What is asked:
Every record should be copied exactly, except that pictures are to be omitted.

● ● ●

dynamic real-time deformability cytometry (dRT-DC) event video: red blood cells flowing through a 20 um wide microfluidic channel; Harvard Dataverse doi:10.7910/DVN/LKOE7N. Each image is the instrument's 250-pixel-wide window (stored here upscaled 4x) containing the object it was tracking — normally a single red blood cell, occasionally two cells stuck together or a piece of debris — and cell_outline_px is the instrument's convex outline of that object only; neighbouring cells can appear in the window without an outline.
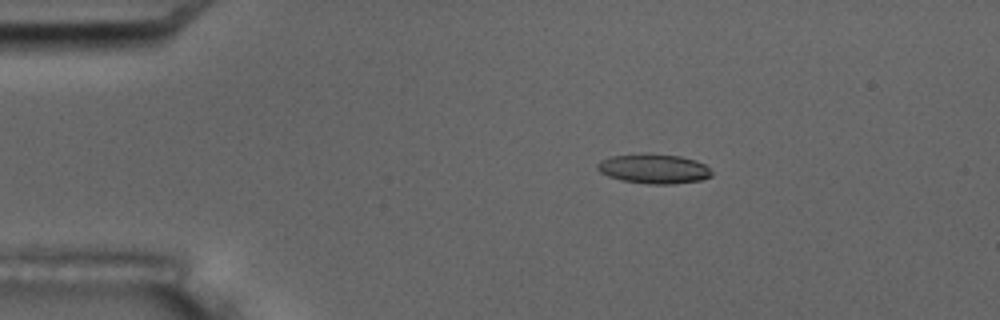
{"species": "common noctule bat (a hibernating species)", "species_latin": "Nyctalus noctula", "temperature_condition": "room temperature", "stored_images_in_passage": 5, "camera_frame_rate_fps": 3000, "um_per_image_px": 0.085, "animal": {"sex": "male", "body_mass_g": 17.5, "forearm_length_mm": 52.3}, "frame": {"image": 1, "passage_image": 3, "time_ms": 2.333, "image_size_px": [1000, 320], "cell_outline_px": [[712, 176], [700, 180], [672, 184], [652, 184], [620, 180], [608, 176], [600, 172], [596, 168], [596, 164], [600, 160], [612, 156], [644, 152], [680, 156], [696, 160], [704, 164], [712, 172]], "centroid_in_image_um": [55.54, 14.33], "position_along_channel_um": 29.5, "area_um2": 19.94}}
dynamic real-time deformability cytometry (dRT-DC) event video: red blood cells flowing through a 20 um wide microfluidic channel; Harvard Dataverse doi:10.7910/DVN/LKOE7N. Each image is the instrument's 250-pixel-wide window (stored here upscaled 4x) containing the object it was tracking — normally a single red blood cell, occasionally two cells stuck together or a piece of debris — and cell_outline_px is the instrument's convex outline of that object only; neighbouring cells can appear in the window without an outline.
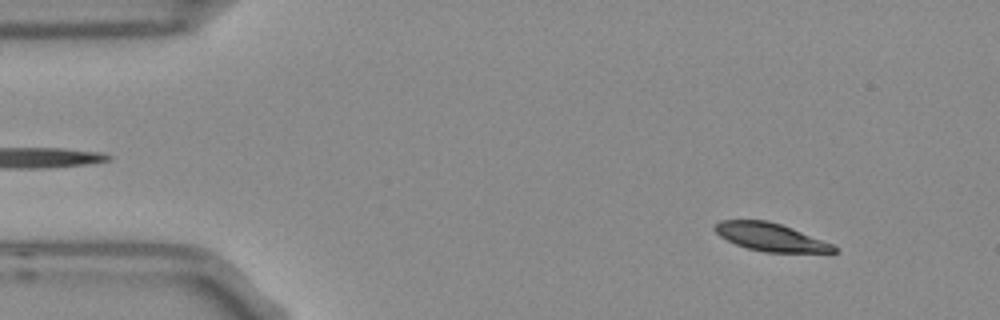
{"species": "Egyptian fruit bat (a non-hibernating species)", "species_latin": "Rousettus aegyptiacus", "temperature_condition": "room temperature", "stored_images_in_passage": 4, "camera_frame_rate_fps": 3000, "um_per_image_px": 0.085, "frame": {"image": 1, "passage_image": 1, "time_ms": 0.0, "image_size_px": [1000, 320], "cell_outline_px": [[836, 252], [764, 252], [748, 248], [736, 244], [720, 236], [712, 228], [720, 220], [768, 220], [792, 228], [832, 244], [836, 248]], "centroid_in_image_um": [65.45, 20.14], "position_along_channel_um": 19.5, "area_um2": 19.07}}
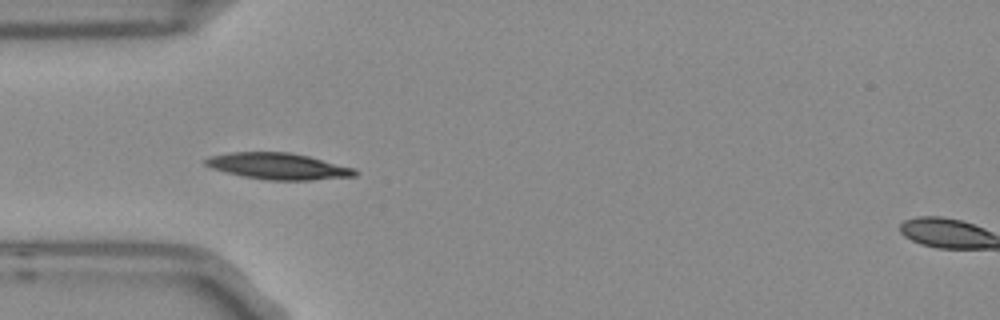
{"frame": {"image": 2, "passage_image": 3, "time_ms": 0.667, "image_size_px": [1000, 320], "cell_outline_px": [[356, 176], [312, 180], [264, 180], [224, 172], [212, 168], [204, 164], [200, 160], [208, 156], [228, 152], [288, 152], [308, 156], [356, 168]], "centroid_in_image_um": [23.59, 14.12], "position_along_channel_um": 61.4, "area_um2": 23.18}}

● ● ●

Answer:
dynamic real-time deformability cytometry (dRT-DC) event video: red blood cells flowing through a 20 um wide microfluidic channel; Harvard Dataverse doi:10.7910/DVN/LKOE7N. Each image is the instrument's 250-pixel-wide window (stored here upscaled 4x) containing the object it was tracking — normally a single red blood cell, occasionally two cells stuck together or a piece of debris — and cell_outline_px is the instrument's convex outline of that object only; neighbouring cells can appear in the window without an outline.
{"species": "common noctule bat (a hibernating species)", "species_latin": "Nyctalus noctula", "temperature_condition": "room temperature", "stored_images_in_passage": 5, "camera_frame_rate_fps": 3000, "um_per_image_px": 0.085, "animal": {"sex": "male", "body_mass_g": 17.5, "forearm_length_mm": 52.3}, "frame": {"image": 1, "passage_image": 3, "time_ms": 2.333, "image_size_px": [1000, 320], "cell_outline_px": [[712, 176], [700, 180], [672, 184], [652, 184], [620, 180], [608, 176], [600, 172], [596, 168], [596, 164], [600, 160], [612, 156], [644, 152], [680, 156], [696, 160], [704, 164], [712, 172]], "centroid_in_image_um": [55.54, 14.33], "position_along_channel_um": 29.5, "area_um2": 19.94}}
dynamic real-time deformability cytometry (dRT-DC) event video: red blood cells flowing through a 20 um wide microfluidic channel; Harvard Dataverse doi:10.7910/DVN/LKOE7N. Each image is the instrument's 250-pixel-wide window (stored here upscaled 4x) containing the object it was tracking — normally a single red blood cell, occasionally two cells stuck together or a piece of debris — and cell_outline_px is the instrument's convex outline of that object only; neighbouring cells can appear in the window without an outline.
{"species": "Egyptian fruit bat (a non-hibernating species)", "species_latin": "Rousettus aegyptiacus", "temperature_condition": "room temperature", "stored_images_in_passage": 4, "camera_frame_rate_fps": 3000, "um_per_image_px": 0.085, "frame": {"image": 1, "passage_image": 1, "time_ms": 0.0, "image_size_px": [1000, 320], "cell_outline_px": [[836, 252], [764, 252], [748, 248], [736, 244], [720, 236], [712, 228], [720, 220], [768, 220], [792, 228], [832, 244], [836, 248]], "centroid_in_image_um": [65.45, 20.14], "position_along_channel_um": 19.5, "area_um2": 19.07}}
{"frame": {"image": 2, "passage_image": 3, "time_ms": 0.667, "image_size_px": [1000, 320], "cell_outline_px": [[356, 176], [312, 180], [264, 180], [224, 172], [212, 168], [204, 164], [200, 160], [208, 156], [228, 152], [288, 152], [308, 156], [356, 168]], "centroid_in_image_um": [23.59, 14.12], "position_along_channel_um": 61.4, "area_um2": 23.18}}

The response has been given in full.